Dear Carolyn: My husband and I are expecting our first baby in February. After shopping around a bit, I finally have a doctor I like and am feeling less anxious about various health issues I’ve had prior to and during this pregnancy.
My husband asks for the details of my appointments, and I find that I instinctively clam up. I don’t want to tell him how much weight I gained or what the doctor recommends about diet or lifestyle. I’m not doing anything “wrong,” I just don’t want to be policed, even lightly. And my husband is not the boss, but he IS a relative health nut.
He feels shut out when I won’t tell him how my appointments went, but I feel a strong sense of privacy around them. Is that weird?

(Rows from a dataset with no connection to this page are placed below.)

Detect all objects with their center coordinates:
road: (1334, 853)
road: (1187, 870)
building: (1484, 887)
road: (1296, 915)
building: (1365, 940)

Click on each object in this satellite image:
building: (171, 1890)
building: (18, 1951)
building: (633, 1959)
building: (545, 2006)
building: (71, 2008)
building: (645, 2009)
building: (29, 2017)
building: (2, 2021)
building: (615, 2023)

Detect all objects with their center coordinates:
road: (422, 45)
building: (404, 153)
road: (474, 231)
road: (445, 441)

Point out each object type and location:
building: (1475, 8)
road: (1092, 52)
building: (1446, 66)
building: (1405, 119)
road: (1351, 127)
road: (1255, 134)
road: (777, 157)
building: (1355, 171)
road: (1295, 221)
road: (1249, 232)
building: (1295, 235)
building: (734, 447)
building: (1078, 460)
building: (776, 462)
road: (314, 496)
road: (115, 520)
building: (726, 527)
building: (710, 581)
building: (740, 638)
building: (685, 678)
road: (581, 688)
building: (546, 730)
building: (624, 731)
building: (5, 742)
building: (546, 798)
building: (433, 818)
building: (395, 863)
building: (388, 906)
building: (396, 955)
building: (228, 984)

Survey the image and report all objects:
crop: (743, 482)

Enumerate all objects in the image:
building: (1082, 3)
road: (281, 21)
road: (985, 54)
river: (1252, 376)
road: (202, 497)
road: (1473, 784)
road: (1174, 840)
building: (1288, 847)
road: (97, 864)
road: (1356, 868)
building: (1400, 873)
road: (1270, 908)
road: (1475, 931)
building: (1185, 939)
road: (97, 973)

Am I allowed to keep OB appointments private from my husband? — Expecting
Expecting: “Policed”? “Allowed”? What the what. There is no “health” in commenting on a pregnant spouse’s weight gain or diet unsolicited, only “nut.”
And withholding appointment details from your husband may technically be your prerogative, since it is your body and your business, but 1. If there is a policing problem, then withholding only postpones your reckoning with that sickness, and 2. If there is not a policing problem, then you’re shutting your husband out of one of the most thrilling and intimate experiences in life for reasons he might not understand.
Let’s back up for a second. The weigh-in and dietary suggestions are just not the bits from OB appointments that say, “Share me!” at least not to anyone without an unhealthy preoccupation with the mother’s body. (That can include the mom herself, by the way.)
I speak from experience here. Any shared or shareable appointment details were about health and progress and any noted concerns. My weight was between me and my midwife and every beholder’s eyeballs, so anyone who gave a flying Fig Newton about the actual number would have gotten nothing from me except my involuntary slack-jawed what’s-wrong-with-you face.
I’d say anyone noting my food choices took their lives in their hands, too, but it’s all pure speculation because nobody freaking asked. Because, seriously, who does that? If I had serious health issues, then I’d have empowered my people to ask.
So what I want to know — and you need to know, toward your own emotional health — is the source of your reflexive clampdown. Are you flinching from something in your past, or from your present partner? Who got so invasive with your body that trust is no longer an option?
The elephant in this room is not you. It’s the thing you’re reacting to. If it’s your husband, then get that into counseling, just you, stat. If there is history here and your husband’s health consciousness churns it all up, then please explore that in counseling with him.
Either way, and especially if counseling isn’t feasible, discuss it with your obstetrician. Acknowledge it and deal with it, please, because your well-being has already taken a hit, and your child’s will before you know it. Growing up amid parental tensions around food and body image leaves a mark that’s uniquely hard to erase.
Your husband, meanwhile, either needs help he’s not getting for a policing or control problem that will (rightly) cost him his family, or he needs help understanding your history so he can be a better partner in his own inclusion. I am sorry this falls to you. But it matters, and it’s not going away on your due date, so put it on your plate now.